In [1]:
import os
import time
import json

import concurrent
import numpy as np
import pandas as pd
from tqdm import tqdm
from evaluation_functions import evaluate
from openai_functions import extract_ade_terms
from sentence_transformers import SentenceTransformer

## Set Up

### Variables

In [2]:
# train
drug_file = 'data/train_drug_label_text.csv'
manual_file = 'data/train_drug_label_text_manual_ades.csv'

# test
# drug_file = 'data/test_drug_label_text.csv'
# manual_file = 'data/test_drug_label_text_manual_ades.csv'

# my_max = 10000

In [3]:
drugs = pd.read_csv(drug_file)
manual_ades = pd.read_csv(manual_file)
set_type = drug_file.split('/')[1].split('_')[0] # assuming file follows format "train_..." or "test...."
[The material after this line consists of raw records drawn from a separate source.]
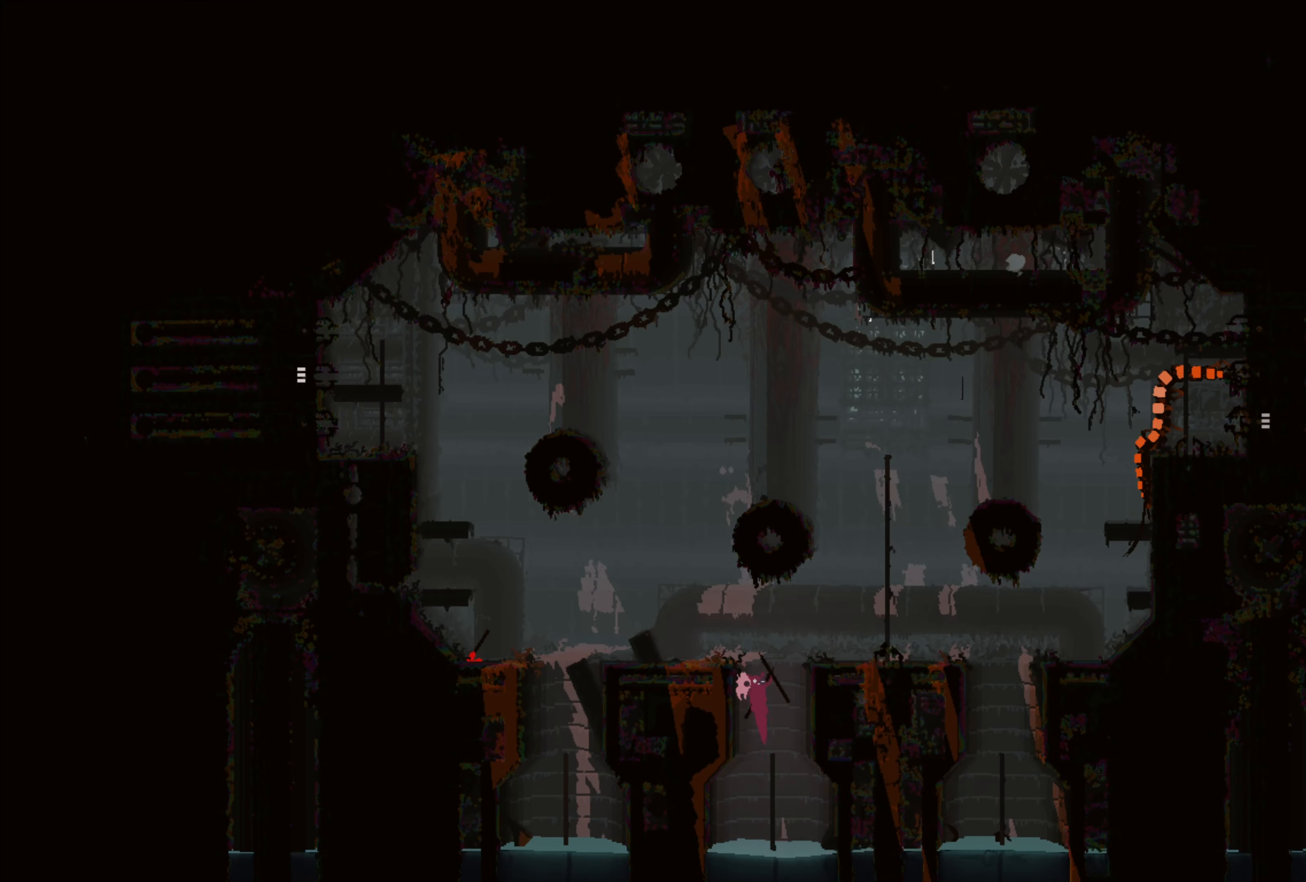
{"buttons": [], "left_stick": "center", "right_stick": "center", "events": [[134, "A", "up"], [434, "left_stick", "center"]]}
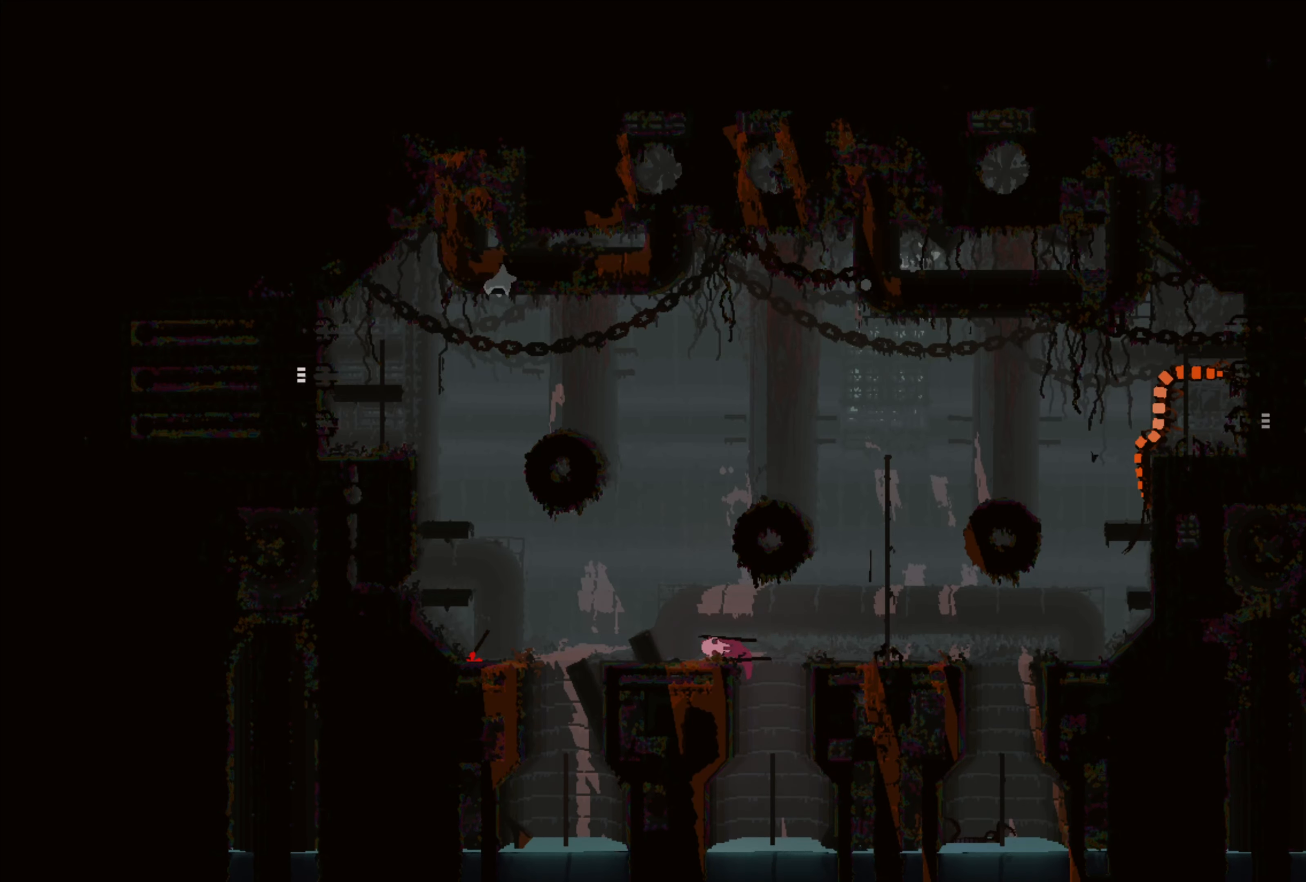
{"buttons": [], "left_stick": "center", "right_stick": "center", "events": []}
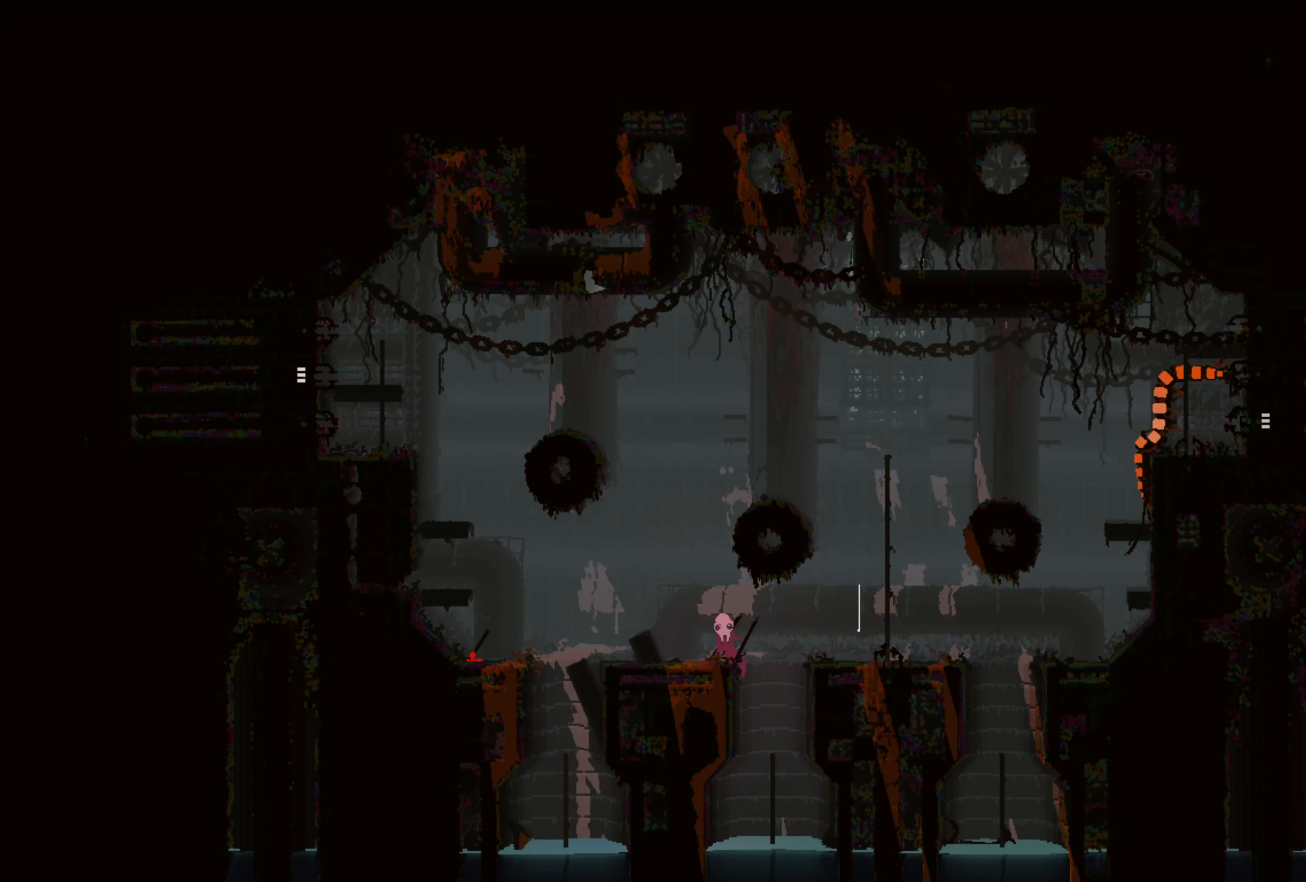
{"buttons": [], "left_stick": "center", "right_stick": "center", "events": []}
all_sections = drugs.query("section_name != 'all-concat'").groupby('drug_name')['section_text'].apply(' '.join).reset_index()
all_sections.insert(1, "section_name", ["all-concat" for _ in range(all_sections.shape[0])])
drugs = pd.concat([drugs, all_sections])

In [4]:
drugs.shape

(340, 3)

## Run GPT

In [5]:
outputs = {}

In [6]:
config = json.load(open('./config.json'))

organization = ""

api_source = 'OpenAI'

api_key = config[api_source]['openai_api_key'] #constants.AZURE_OPENAI_KEY
api_endpoint = config[api_source]['openai_api_endpoint'] 

gpt_model = config[api_source]["gpt_model"]
# gpt_model = "gpt-4-turbo-preview"
# gpt_model = "gpt-3.5-turbo-0125"

temperature = 0

In [7]:
nruns = 3

system_options = {
    "no-system-prompt": "",
    "pharmexpert-v0": "You are an expert in pharmacology.",
    "pharmexpert-v1": "You are an expert in medical natural language processing, adverse drug reactions, pharmacology, and clinical trials."
}

prompt_options = {
    "fatal-prompt-v2": """
Extract all adverse reactions as they appear, including all synonyms.
mentioned in the text and provide them as a comma-separated list.
If a fatal event is listed add 'death' to the list.
The text is :'{}' 
""",
    "fatal-prompt-v3": """
Extract all adverse reactions as they appear, including all synonyms.
mentioned in the text and provide them as a comma-separated list. If a
negated adverse reaction appears extract it and include a <negated> tag.
If a fatal event is listed add 'death' to the list.
The text is :'{}' 
"""
}

system_name = "pharmexpert-v0"
system_content = system_options[system_name]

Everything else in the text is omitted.